Only 9% of our patients had been correctly diagnosed to have CB, a poorly recognized form of obstructive lung disease, prior to pulmonary evaluation at our medical center. In patients with suspected or confirmed CTD, especially rheumatoid arthritis and Sjogren syndrome, evidence of airflow obstruction seen on PFT should raise the suspicion of CB. Subsequent evaluation should include HRCT with inspiratory and expiratory views.

Several studies evaluating the pathogenesis of CB have reported potential etiologic roles of viral respiratory infection, chronic gastroesophageal reflux, inhalation injuries, and exposure to certain drugs.[1,14–16] Furthermore, immune mechanisms have been described in patients with bronchiolitis obliterans syndrome in the context of solid organ or hematopoietic stem cell transplantation and in patients with paraneoplastic autoimmune multiorgan syndrome in whom airway biopsy has demonstrated the presence of the putative paraneoplastic autoantibodies.[1,16–18] The presence of positive autoimmune serology in nearly one-half of our patients initially diagnosed to have CB highlights the importance of considering autoimmune mechanisms and evaluation for CTDs in such patients, most of whom are female and nonsmokers.

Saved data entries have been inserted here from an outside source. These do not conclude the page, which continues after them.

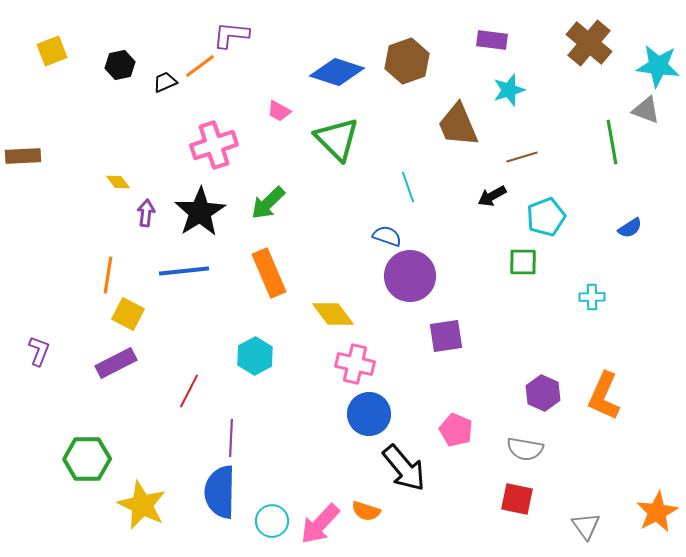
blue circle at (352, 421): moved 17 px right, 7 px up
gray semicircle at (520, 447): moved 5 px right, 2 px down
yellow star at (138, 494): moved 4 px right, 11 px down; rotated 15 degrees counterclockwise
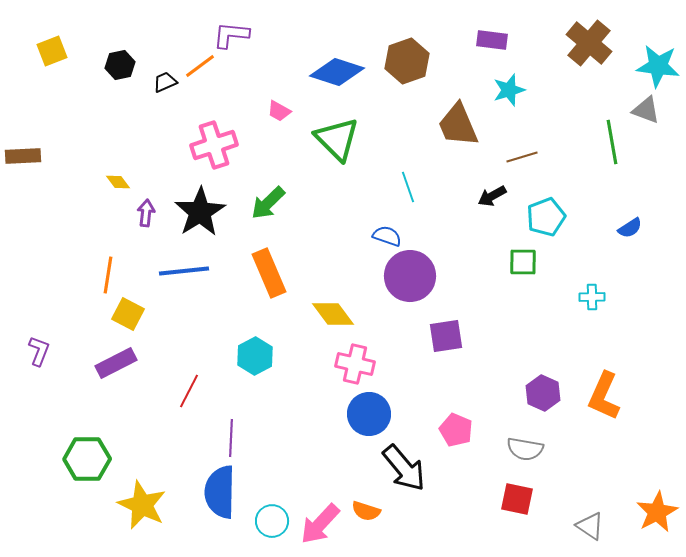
gray triangle at (586, 526): moved 4 px right; rotated 20 degrees counterclockwise
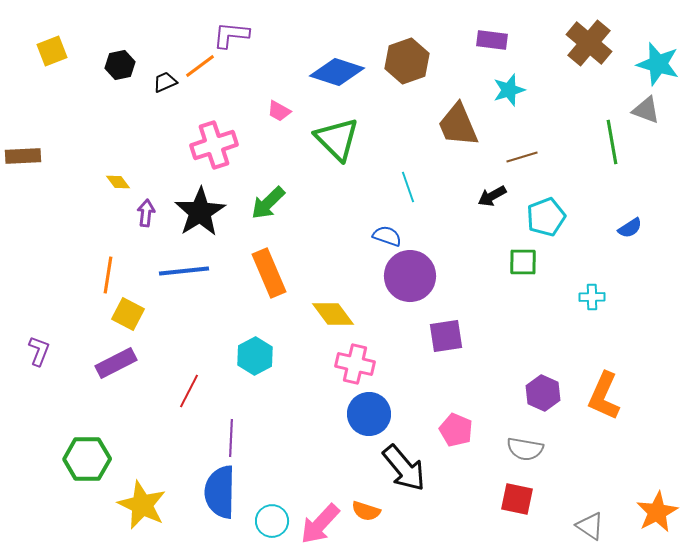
cyan star at (658, 66): moved 2 px up; rotated 9 degrees clockwise
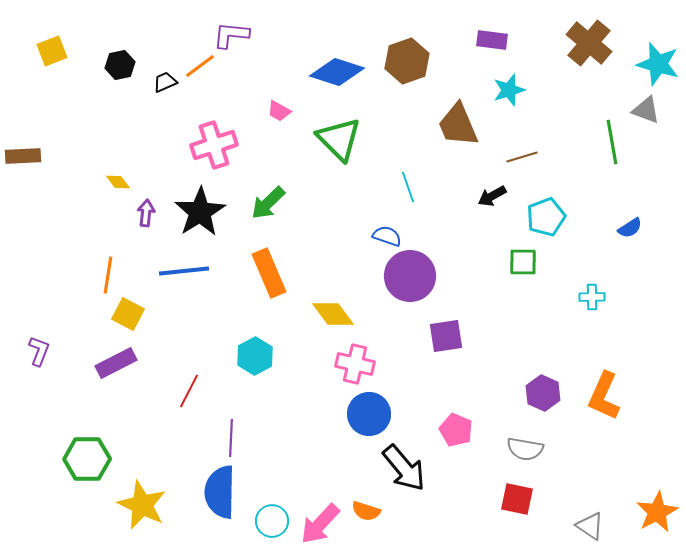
green triangle at (337, 139): moved 2 px right
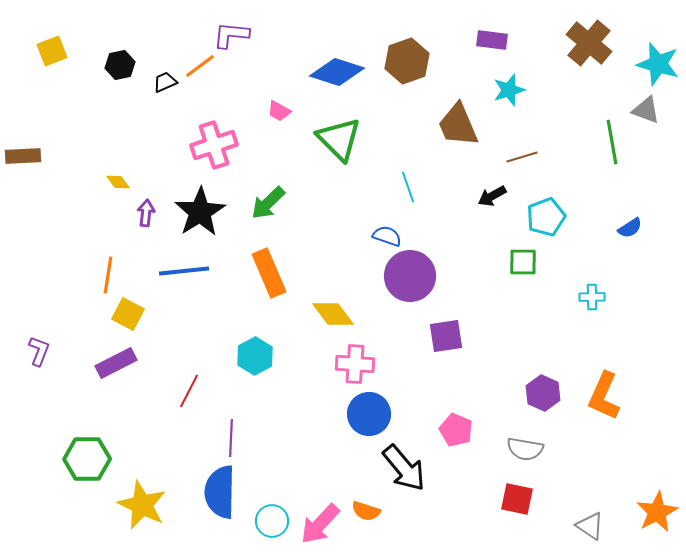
pink cross at (355, 364): rotated 9 degrees counterclockwise
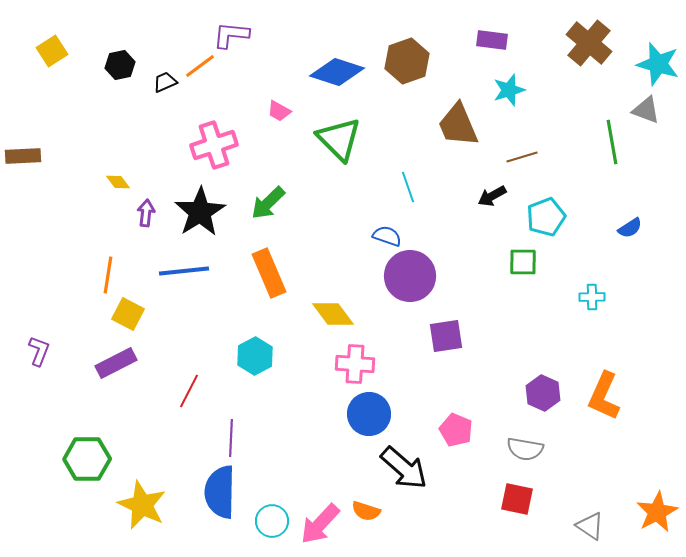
yellow square at (52, 51): rotated 12 degrees counterclockwise
black arrow at (404, 468): rotated 9 degrees counterclockwise
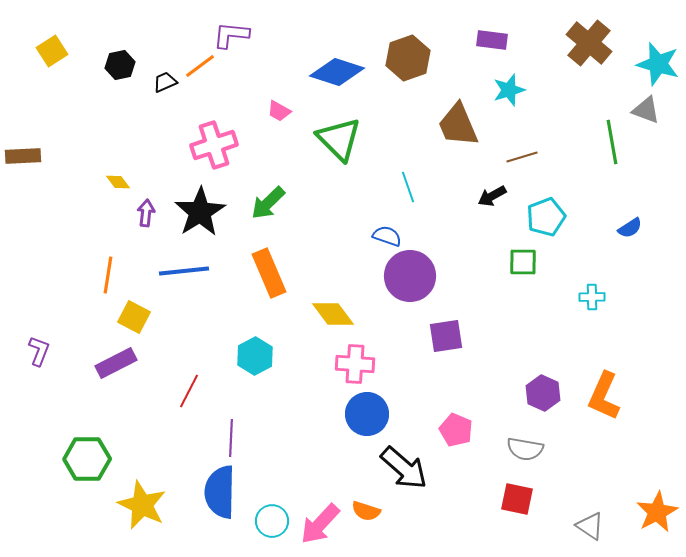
brown hexagon at (407, 61): moved 1 px right, 3 px up
yellow square at (128, 314): moved 6 px right, 3 px down
blue circle at (369, 414): moved 2 px left
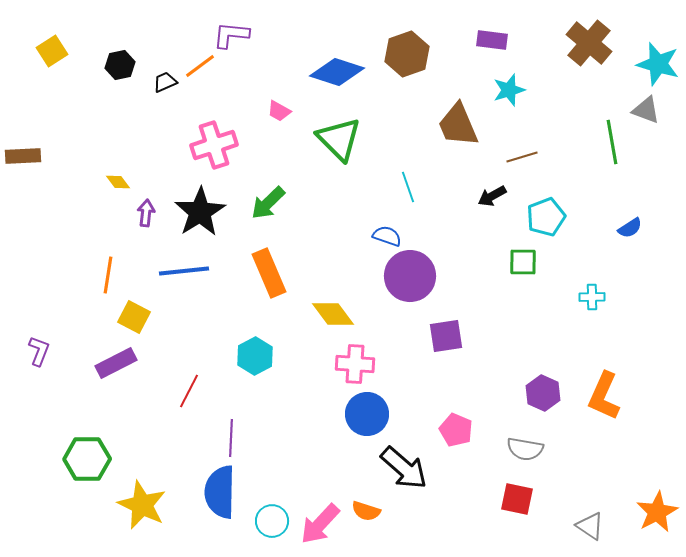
brown hexagon at (408, 58): moved 1 px left, 4 px up
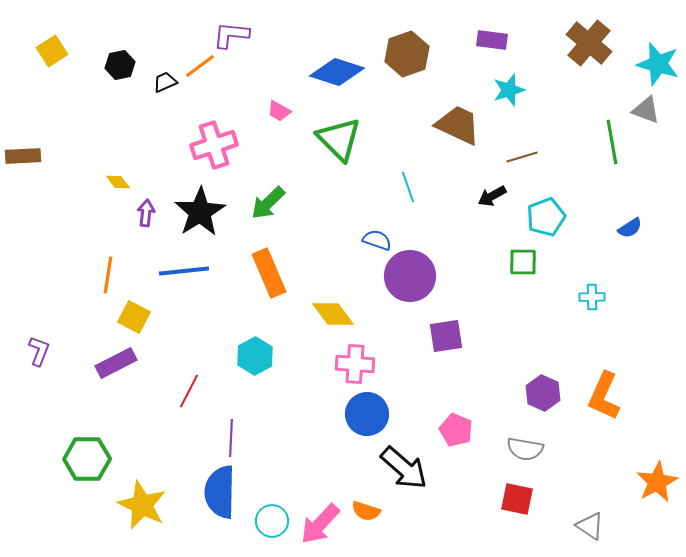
brown trapezoid at (458, 125): rotated 138 degrees clockwise
blue semicircle at (387, 236): moved 10 px left, 4 px down
orange star at (657, 512): moved 30 px up
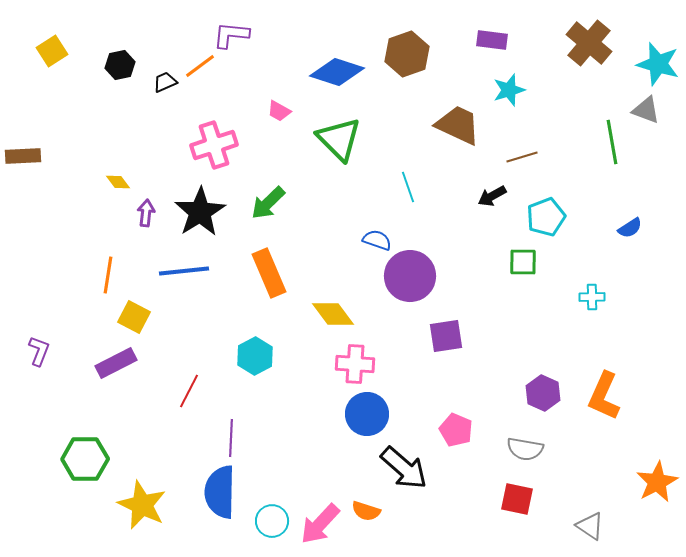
green hexagon at (87, 459): moved 2 px left
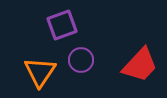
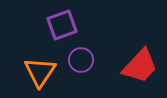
red trapezoid: moved 1 px down
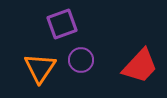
purple square: moved 1 px up
orange triangle: moved 4 px up
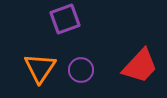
purple square: moved 3 px right, 5 px up
purple circle: moved 10 px down
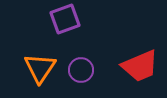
red trapezoid: rotated 24 degrees clockwise
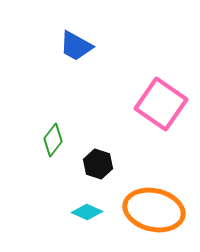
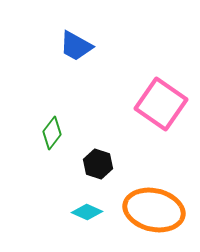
green diamond: moved 1 px left, 7 px up
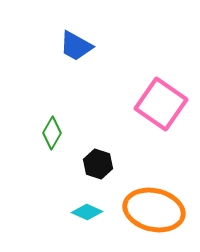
green diamond: rotated 8 degrees counterclockwise
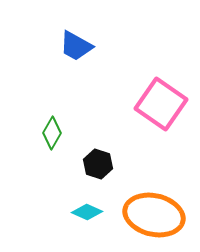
orange ellipse: moved 5 px down
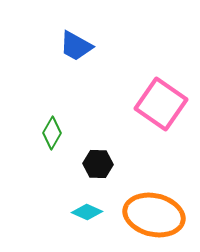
black hexagon: rotated 16 degrees counterclockwise
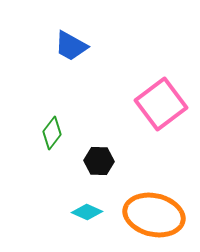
blue trapezoid: moved 5 px left
pink square: rotated 18 degrees clockwise
green diamond: rotated 8 degrees clockwise
black hexagon: moved 1 px right, 3 px up
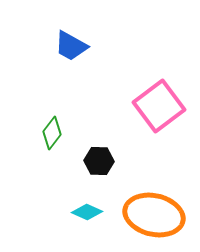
pink square: moved 2 px left, 2 px down
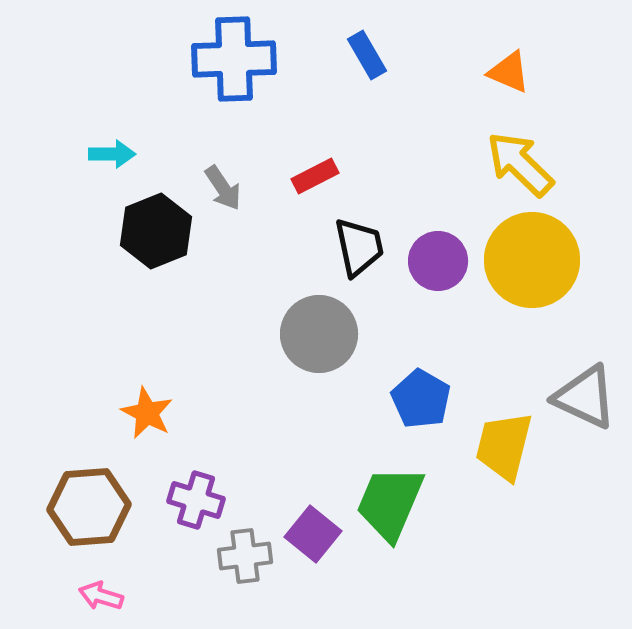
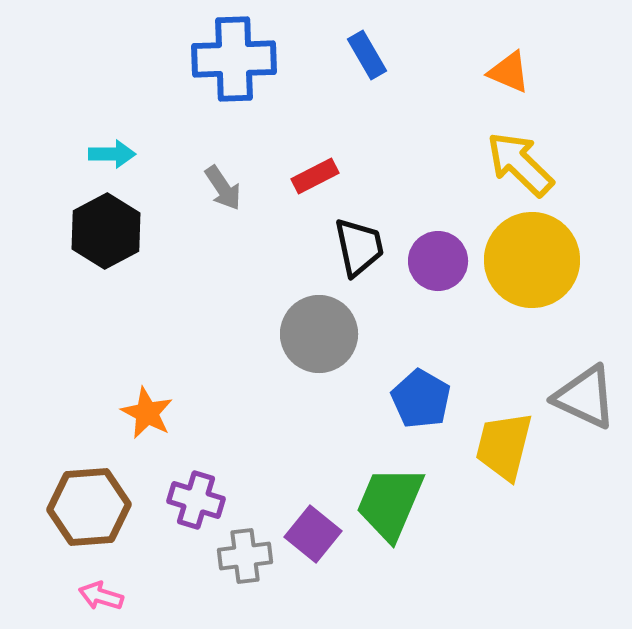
black hexagon: moved 50 px left; rotated 6 degrees counterclockwise
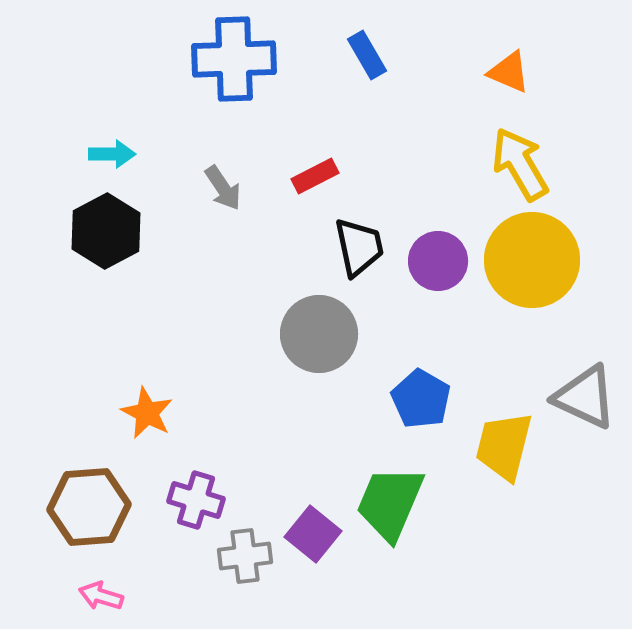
yellow arrow: rotated 16 degrees clockwise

The majority of our patients with CB were diagnosed on the basis of characteristic clinical and radiologic findings. In particular, the presence of mosaic attenuation pattern demonstrated on HRCT with evidence of air trapping on expiratory views in the absence of inconsistent findings (e.g., diffuse ground-glass nodules, patchy ground-glass opacities) is generally sufficient to diagnose CB.[2,19] In our study, 15 patients (34%) underwent lung biopsies and included 5 surgical lung biopsies. Previous studies demonstrated that the histological abnormalities can have a patchy distribution, even in presence of more severe disease, and specimens can be false-negative if sampled inadequately.[2,20] Although all 5 surgical lung biopsies demonstrated histopathologic evidence of CB, only one of bronchoscopic lung biopsies was diagnostic.

Treatment of CB in our patients included macrolides, inhaled corticosteroids or bronchodilators, oral corticosteroids, and various steroid-sparing agents. Optimal treatment of CB, whether CTD-related or cryptogenic, remains unclear because the existing data consist mostly of case reports and small case series.[21–24] Long-term treatment with macrolide antibiotics has been used for their immunomodulatory properties in patients with CB of diverse etiologies including solid organ or hematopoietic stem cell recipients with bronchiolitis obliterans syndrome.[25–27] Unfortunately, the small number of subjects in our study and the incomplete follow-up did not allow adequate assessment of therapeutic efficacy associated with these medications in this setting.

Our study has several limitations. First, this was a study of available medical records, and the follow-up data were incomplete including those related to pulmonary function measurements. The number of study subjects was modest because CB is an uncommon disorder and commonly misdiagnosed as asthma or chronic obstructive pulmonary disease. The extent of diagnostic evaluation in regard to possible CTD varied according to individual clinicians assessing the study subjects. For example, although all 7 patients diagnosed to have CTD and 6 other patients with positive CTD serology underwent a rheumatologic consultation, the remaining 31 patients did not. In addition, the majority of our patients did not undergo lung biopsy. To our knowledge, however, this is the first study to address the issue of CB as the initial manifestation of CTD.

In conclusion, our study demonstrated that nearly one-half of patients with cryptogenic CB manifest positive CTD serology, and some of these patients subsequently develop clinical evidence of a CTD not previously diagnosed. These results demonstrate that CB can be the presenting manifestation of an underlying CTD. The main predictor for CTD in patients with CB is the presence of a positive autoimmune serology.